Frustrations stemming from COVID-19 travel restrictions boiled over during a conference call Thursday when top executives at auto parts manufacturer Martinrea derided the health measures, saying it’s “time to move on” and recognize the “good things happening,” despite employee deaths from the novel coronavirus.
“Everything is getting better, except for the government policy that we’re seeing. It is just absolutely outrageous,” said chief financial officer Fred Di Tosto, on the call.
“We’re seeing tremendous opening in the United States, in a lot of different places…it’s time to move on. There are good things happening, and we’ve got to recognize that.”
When asked by an analyst about the “drag” on business caused by the acquisition of a company called Metalsa in March 2020, chief financial officer Fred Di Tosto said travel restrictions and “chaos at the border” have limited the work that Martinrea could do on the plants abroad, calling the 14-day quarantines and hotel quarantine policies “an incredible pain for our industry.”
At the time of the acquisition, Metalsa had locations in the United States, Mexico, Germany, South Africa and China.
Martinrea’s executive chairman, Rob Wildeboer, said earlier in the call that there has been no in-plant transmission of COVID-19 within the company, although some employees in Mexico died from community transmission of the novel coronavirus, and that other employees had lost loved ones.
“Not only must our people be safe, but they must feel safe. They must know that we have their interest at heart,” said Wildeboer on the conference call, adding that the company made 70,000 ventilator stands during the pandemic.
“Many of our people have stated they feel safer at work than any place other than home.”
Clarification of statements
Deanna Lorincz, global director of communications and marketing at Martinrea, said Friday that Di Tosto meant “it is time to move on, lessen the restrictions on the border and continue to open up the economy.”
Lorincz also clarified comments from chief executive Pat D’Eramo, who said on the call it has been a “headache” getting employees back and forth to Germany, saying that the hotel quarantines cause workers “stress” and “anxiety.” Lorincz said D’Eramo was referencing the need to “travel internationally to get the new plant in Germany online to the way we run things.”

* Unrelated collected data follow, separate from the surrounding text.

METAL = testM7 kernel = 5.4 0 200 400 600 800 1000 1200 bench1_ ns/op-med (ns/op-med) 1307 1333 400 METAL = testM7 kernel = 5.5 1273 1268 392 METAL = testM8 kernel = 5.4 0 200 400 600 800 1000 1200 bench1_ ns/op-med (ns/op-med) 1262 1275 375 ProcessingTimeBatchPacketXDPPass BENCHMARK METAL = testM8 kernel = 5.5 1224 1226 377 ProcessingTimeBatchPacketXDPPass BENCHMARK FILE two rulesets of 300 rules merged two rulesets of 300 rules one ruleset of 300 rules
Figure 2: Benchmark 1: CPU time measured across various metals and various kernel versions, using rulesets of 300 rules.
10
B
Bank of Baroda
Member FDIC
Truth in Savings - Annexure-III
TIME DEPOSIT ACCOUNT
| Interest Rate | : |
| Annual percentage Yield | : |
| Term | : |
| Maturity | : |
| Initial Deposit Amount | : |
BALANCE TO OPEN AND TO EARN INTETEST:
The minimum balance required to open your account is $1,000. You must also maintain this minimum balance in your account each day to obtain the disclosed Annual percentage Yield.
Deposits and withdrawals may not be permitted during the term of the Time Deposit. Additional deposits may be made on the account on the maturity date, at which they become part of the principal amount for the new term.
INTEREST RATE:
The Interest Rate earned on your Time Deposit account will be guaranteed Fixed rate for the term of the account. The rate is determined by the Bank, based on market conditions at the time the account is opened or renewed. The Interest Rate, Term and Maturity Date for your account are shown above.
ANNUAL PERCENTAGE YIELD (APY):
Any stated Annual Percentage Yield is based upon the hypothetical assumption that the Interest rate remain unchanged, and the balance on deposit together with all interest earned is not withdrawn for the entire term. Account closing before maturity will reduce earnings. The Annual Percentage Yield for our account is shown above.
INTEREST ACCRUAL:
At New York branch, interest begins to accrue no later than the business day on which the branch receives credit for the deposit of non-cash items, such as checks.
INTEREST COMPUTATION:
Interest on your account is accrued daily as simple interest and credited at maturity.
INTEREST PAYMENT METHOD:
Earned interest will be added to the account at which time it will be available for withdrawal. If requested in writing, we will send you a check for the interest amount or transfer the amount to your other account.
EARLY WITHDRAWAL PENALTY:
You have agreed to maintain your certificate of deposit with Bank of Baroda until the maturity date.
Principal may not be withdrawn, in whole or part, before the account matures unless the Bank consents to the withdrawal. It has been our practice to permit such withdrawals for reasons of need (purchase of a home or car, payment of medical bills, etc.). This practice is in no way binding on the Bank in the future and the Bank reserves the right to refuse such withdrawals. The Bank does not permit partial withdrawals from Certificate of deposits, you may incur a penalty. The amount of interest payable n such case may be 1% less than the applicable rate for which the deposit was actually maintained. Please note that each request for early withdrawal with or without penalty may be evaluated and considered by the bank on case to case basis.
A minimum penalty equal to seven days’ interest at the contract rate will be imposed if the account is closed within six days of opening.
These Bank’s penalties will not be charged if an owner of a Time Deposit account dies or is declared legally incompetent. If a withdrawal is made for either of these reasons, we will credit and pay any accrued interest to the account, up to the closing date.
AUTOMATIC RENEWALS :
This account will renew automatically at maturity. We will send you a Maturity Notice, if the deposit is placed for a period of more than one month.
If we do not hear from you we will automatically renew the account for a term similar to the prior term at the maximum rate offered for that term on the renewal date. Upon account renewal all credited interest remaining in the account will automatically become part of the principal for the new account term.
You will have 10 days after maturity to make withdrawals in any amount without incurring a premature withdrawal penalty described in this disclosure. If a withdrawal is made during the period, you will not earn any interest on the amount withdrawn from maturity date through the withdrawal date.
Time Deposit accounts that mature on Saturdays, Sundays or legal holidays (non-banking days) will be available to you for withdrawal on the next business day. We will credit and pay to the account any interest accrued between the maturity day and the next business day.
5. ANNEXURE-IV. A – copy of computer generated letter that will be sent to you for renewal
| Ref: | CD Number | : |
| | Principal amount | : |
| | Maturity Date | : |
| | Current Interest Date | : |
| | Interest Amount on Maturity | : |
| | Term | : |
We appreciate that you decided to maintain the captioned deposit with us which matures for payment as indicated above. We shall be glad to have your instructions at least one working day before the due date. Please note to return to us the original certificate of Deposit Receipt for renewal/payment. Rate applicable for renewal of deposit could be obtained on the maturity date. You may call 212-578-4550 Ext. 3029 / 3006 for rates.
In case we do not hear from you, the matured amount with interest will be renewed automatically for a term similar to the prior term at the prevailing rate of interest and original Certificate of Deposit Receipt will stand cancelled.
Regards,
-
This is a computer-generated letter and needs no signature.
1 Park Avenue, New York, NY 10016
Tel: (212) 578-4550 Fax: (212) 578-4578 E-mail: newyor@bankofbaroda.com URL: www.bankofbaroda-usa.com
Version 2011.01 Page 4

“It’s been a challenge with the pandemic but we are hopeful we will start seeing progress,” said Lorincz in a statement. “We have the right people lined up and some are there now. It is just getting them back and forth has been a challenge with the restrictions and not knowing if employees will have to quarantine in a hotel away from their families.”
Martinrea’s home base of Ontario has been slowly loosening COVID-19 restrictions over the past month, with 1,250 new COVID-19 cases reported on Friday, down from more than 3,000 per day reported in mid January.
In late January the federal government announced it would suspend all flights to and from Mexico until April 30, and would require a three-night hotel quarantine for travellers arriving in Canada, “to prevent further introduction and transmission of COVID-19 and new variants of the virus into Canada.”
“With the challenges we currently face with COVID-19, both here at home and abroad, we all agree that now is just not the time to be flying,” Prime Minister Justin Trudeau said in January when announcing the new restrictions.
After the government announced the new travel restrictions, the National Airlines Council of Canada noted that international arrivals were already down between 90 per cent and 95 per cent in January, compared with the previous year.
“Countries that successfully implement a science-based and data-based testing and quarantine policy will not only protect public health but also drive their overall domestic recovery, and take market share, investment and jobs from those countries that do not,” the NACC said in a February statement.
The comments from Martinrea executives come after Linda Hasenfratz, chief executive of rival parts maker Linamar, resigned as a member of Ontario’s COVID-19 Vaccination Distribution Task Force in late January, after it was brought to Premier Doug Ford’s attention that she travelled outside the country in December.